As the summer winds down and the school year gets underway, grabbing necessities for the start of the session is proving to be cost-challenging as inflation continues to impact the wallets of American consumers.
The National Retail Federation this summer said parents are expecting to spend roughly $864 on items for students in elementary through high school, which can include school supplies and higher-ticket items like clothing and electronics. That’s nearly $170 higher than 2019 levels. For college students, shoppers expect to spend about $1,199 on necessities, which can also include dorm or apartment furnishings, which is on pace with last year’s $1,200 average.
If students and families are looking for ways to cut costs, consider reusing supplies from previous years or buying used and refurbished goods, smart shopping expert Trae Bodge told Cheddar News.

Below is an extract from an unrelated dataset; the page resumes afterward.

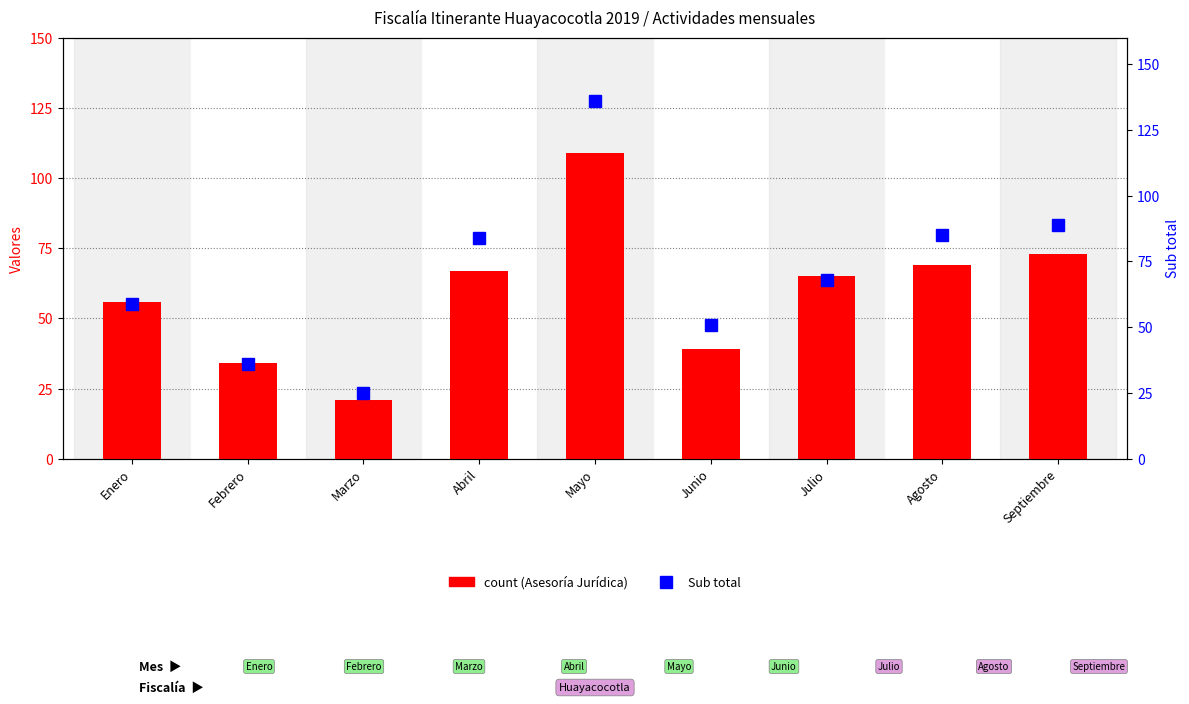

How many groups of bars are there?

9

“Buying used is one of my favorite ways to save, particularly on clothing and tech. You can find gently used clothing on sites like ThredUp and Kidizen as well as in local consignment shops, and you can sell your intact items to these places as well,” she said.
When it comes to used and refurbished tech goods, Bodge said retailers like Walmart, Target, Best Buy, eBay, and Amazon are all ideal options. “Make sure, however, that the item you are buying is certified and comes with a warranty in the event something goes wrong,” she added.
Shoppers can also utilize major coupon sites to find deals, said Bodge. Sites like have entire sections dedicated to back-to-school savings.
With college students expected to spend more than $1,000 on back-to-school supplies, Bodge said an easy way to save money is to just wait until the semester is underway.
“Inevitably there will be unexpected things that you need and things you thought you needed but don’t. The other good thing about waiting is that some retailers will be offering clearance sales on school-related items. You can also look at school message boards for listings. Other students may have overbought and will be looking to offload those extra items at bargain prices,” Bodge said.